Beyond payments, digital wallets from Apple and Google traditionally haven’t done much.
In the future, however, wallets are likely to become commerce platforms where consumer brands extend their loyalty and marketing pitches far more than they do today, said Eric Senn, the co-founder and CEO of Badge, a software startup that offers infrastructure for companies to interface with wallets.
Wallets will “become more and more dynamic,” Senn said Monday in an interview. “We’re still kind of in that phase where you’re taking physical loyalty cards and gift cards and we’re digitizing them. But within that digitization, there’s this huge opportunity for things to become alive and more dynamic, truly interactive for the customer.”
Atop increasing wallet use for payments, Americans are also diversifying their wallets to house an array of identification and other digital needs: Drivers licenses, concert and sports tickets, passports loyalty cards and airline boarding passes.
Badge, based in San Francisco, was founded in 2023 and calls itself “the operating platform for mobile wallets.”
Badge customers use its technology to enable wallet push notifications, real-time updates and geofencing, so the phone wallet knows where you are and merchants can automatically drop pitches to the wallet. “If you have a loyalty card, you pull into a parking lot, you get an offer that pops up in the wallet,” Senn said.
Last month, Badge announced that it had raised $13.8 million from a series of investors led by Atlanta-based venture capital firm TTV Capital, with others including payment processor Stripe, Synchrony Ventures and Infinity Ventures. The capital raise brought Badge’s total funding to date to $17.1 million.
Lynne Laube, the co-founder and former CEO of Cardlytics, an advertising platform, and a partner at TTV Capital, will join Badge’s board of directors as part of the firm's investment.
Badge maintains “a very close relationship” with Apple and Google and formal contractual partnerships with both companies through which it offers customer feedback, Senn said.
Both tech giants offer guidelines on what functions can and can’t be done within their wallets and listen to feedback and suggestions from merchants about changes they’d like to see, Senn said.
“And then we go to Apple and Google and we’re like, ‘hey, just so you know, this is the feedback we're getting,’” he said. “And sometimes they implement it, sometimes they don't. It’s a little bit of a push and pull.”
Badge’s customers include Carrefour Group, the European grocery and retail giant; HOKA, a footwear brand owned by Deckers Outdoor; and Shift4 Payments, the large point-of-sale merchant services provider with a major sports venue business. Badge declined to disclose how many customers it has.
Instead of sending customers email, Carrefour can now put offers into customers’ wallets as they drive into a store parking lot, Senn said. “It’s just kind of using the existing programs and extending them into a much more preferable channel.”
Badge focuses on three of the most popular U.S. wallets — Apple, Google and Samsung — although the latter accounts for less than 1% in Badge’s business, Senn said.
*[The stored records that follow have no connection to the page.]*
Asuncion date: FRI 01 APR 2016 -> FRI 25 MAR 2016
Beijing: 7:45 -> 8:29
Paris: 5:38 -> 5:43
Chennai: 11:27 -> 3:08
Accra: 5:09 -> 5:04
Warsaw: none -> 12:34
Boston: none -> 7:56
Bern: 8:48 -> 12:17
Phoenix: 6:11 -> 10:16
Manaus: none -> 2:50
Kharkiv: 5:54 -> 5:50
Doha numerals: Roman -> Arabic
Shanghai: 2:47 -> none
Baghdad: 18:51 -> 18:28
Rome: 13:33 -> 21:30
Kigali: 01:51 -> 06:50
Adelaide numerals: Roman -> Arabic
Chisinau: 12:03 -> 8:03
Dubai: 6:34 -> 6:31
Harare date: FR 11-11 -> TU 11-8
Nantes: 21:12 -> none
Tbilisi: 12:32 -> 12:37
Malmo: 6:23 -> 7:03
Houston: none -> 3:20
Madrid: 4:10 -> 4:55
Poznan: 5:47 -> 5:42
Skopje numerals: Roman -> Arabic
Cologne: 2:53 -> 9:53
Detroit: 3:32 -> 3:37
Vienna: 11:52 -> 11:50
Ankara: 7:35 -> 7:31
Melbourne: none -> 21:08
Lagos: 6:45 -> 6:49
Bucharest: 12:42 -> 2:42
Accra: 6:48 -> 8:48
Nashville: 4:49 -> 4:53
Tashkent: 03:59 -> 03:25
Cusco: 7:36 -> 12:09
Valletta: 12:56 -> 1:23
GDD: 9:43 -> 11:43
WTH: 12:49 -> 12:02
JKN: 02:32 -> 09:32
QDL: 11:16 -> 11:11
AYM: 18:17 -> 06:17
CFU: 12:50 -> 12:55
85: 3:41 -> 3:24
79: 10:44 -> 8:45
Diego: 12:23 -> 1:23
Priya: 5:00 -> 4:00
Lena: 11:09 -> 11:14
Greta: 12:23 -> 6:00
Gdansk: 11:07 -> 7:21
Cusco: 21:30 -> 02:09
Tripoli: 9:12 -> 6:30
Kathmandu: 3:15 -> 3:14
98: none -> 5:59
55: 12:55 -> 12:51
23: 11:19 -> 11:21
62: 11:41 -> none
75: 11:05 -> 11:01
For businesses, this trio presents a challenge because each wallet is technically unique “and the wallets are constantly changing and evolving,” he said.
“That's why we built this infrastructure layer that gives companies a single entry point into the wallets and allows them to build a lot faster, and it also allows them to do more.”
Badge earns money through a software access fee for its platform and a fee for each push notification a customer wants to send to the wallet, similar to the charges retailers pay for sending their customers SMS text notifications, Senn said.
Wallet innovations from Badge and others are likely to come as virtual cards also delve more deeply into personalization, with new technical capabilities from fintech card issuers.
Mike Milotich, the chief executive of Marqeta, a digital card issuer and embedded finance company, predicted Monday that consumer loyalty programs will become a natural fit for personalized offers via cards.
“If you and I have the same credit card today we get the exact same reward,” he said at the Morgan Stanley Technology, Media and Telecom Conference in San Francisco. “We don’t think that’ll be the case in the future. Everything else is personalized and customized in technology and we think that’s going to come to card.”
Artificial intelligence “will take it to the next level” to adjust in real-time and to craft unique consumer offers via cards, Milotich said.